When we are outside the home, I have learned to loosen the reins a bit. Birthday parties are a free-​for-​all. At this stage, my kids are making conscious choices for themselves. For school, I have no worries— healthy food is central to their place of education. As for summer camp, it can be a bit of an unsavory food fest, but I work with the camp director on what my boys can eat (the chicken-​like nuggets are not okay, nor are the incandescent ice pops) and help them navigate the choices themselves. When we go to the movies, all bets are off, and the kids go to the local candy store to get a small bag of whatever they want. What it boils down to is making educated choices—don’t let ignorance be bliss when it comes to your food consumption. Moderation is truly my mantra (I have done all the extremes and am over it).”

We love the recipes included in your new book! Do you have a few that stand out as favorites?

Most of the recipes in the book are our family favorites but if I were to pick a few loves they would be:

  • Golicious Granola
  • Greek Goddess Salad
  • Chicken and Rice Soup
  • Cowgirl Chili
  • Jack’s Banana Ice Cream

What does a day in the life of Stefanie Sacks look like in terms of breakfast, lunch and dinner? 
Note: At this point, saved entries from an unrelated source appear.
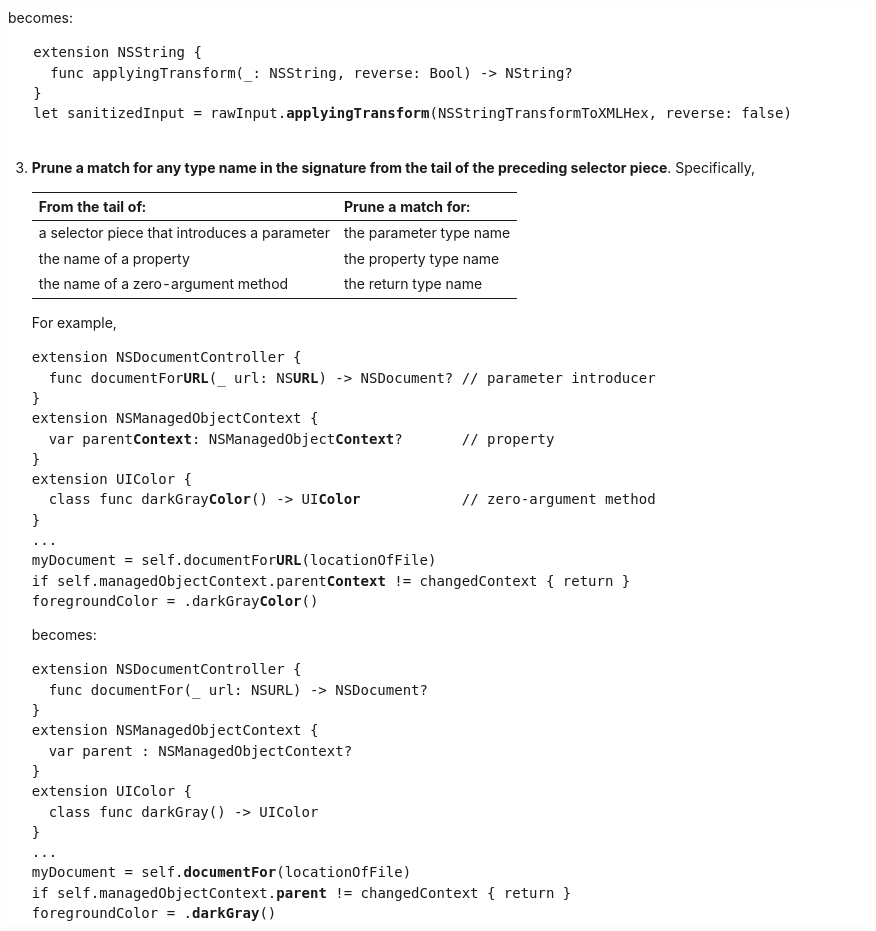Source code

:    becomes:

   <pre>
   extension NSString {
   &nbsp;&nbsp;func applyingTransform(_: NSString, reverse: Bool) -> NString?
   }
   let sanitizedInput = rawInput.<b>applyingTransform</b>(NSStringTransformToXMLHex, reverse: false)
   </pre>

3. **Prune a match for any type name in the signature from the tail of
   the preceding selector piece**. Specifically,

   |From the tail of:                               |Prune a match for:              |
   |------------------------------------------------|--------------------------------|
   |a selector piece that introduces a parameter    |the parameter type name         |
   |the name of a property                          |the property type name          |
   |the name of a zero-argument method              |the return type name            |
       
   For example,

   <pre>
   extension NSDocumentController {
   &nbsp;&nbsp;func documentFor<b>URL</b>(_ url: NS<b>URL</b>) -> NSDocument? // parameter introducer
   }
   extension NSManagedObjectContext {
   &nbsp;&nbsp;var parent<b>Context</b>: NSManagedObject<b>Context</b>?       // property
   }
   extension UIColor {
   &nbsp;&nbsp;class func darkGray<b>Color</b>() -> UI<b>Color</b>            // zero-argument method
   }
   ...
   myDocument = self.documentFor<b>URL</b>(locationOfFile)
   if self.managedObjectContext.parent<b>Context</b> != changedContext { return }
   foregroundColor = .darkGray<b>Color</b>()
   </pre>

   becomes:

   <pre>
   extension NSDocumentController {
   &nbsp;&nbsp;func documentFor(_ url: NSURL) -> NSDocument?
   }
   extension NSManagedObjectContext {
   &nbsp;&nbsp;var parent : NSManagedObjectContext?
   }
   extension UIColor {
   &nbsp;&nbsp;class func darkGray() -> UIColor
   }
   ...
   myDocument = self.<b>documentFor</b>(locationOfFile)
   if self.managedObjectContext.<b>parent</b> != changedContext { return }
   foregroundColor = .<b>darkGray</b>()
   </pre>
Breakfast is typically some version of my Power Green drink that I typically pack with nuts for some protein. If really hungry, I will have an egg wrap. Sipping green tea throughout the day is my “vice”. I have a weak spot for Starbucks iced green tea (with no sweetener and a touch of soymilk). Lunch is normally some form of salad with beans, cheese and maybe a spot of fish like sardines or tuna. I am a sucker for soup as well  whether hot or cold outside. Snacks include nuts and seeds, cheese and crackers, fruit, vegetables with hummus. And dinner is normally a balanced mix of greens, a grain (or other starch like a potato) and protein (either plant based, fish or poultry). Though I am a sucker for a good bowl of pasta doused with ghee, tomato sauce and Parmesan! For after dinner snacks, I am known to sneak a bowl of potato chips (I am a bit of a chipaholic) into bed while I decompress to a movie!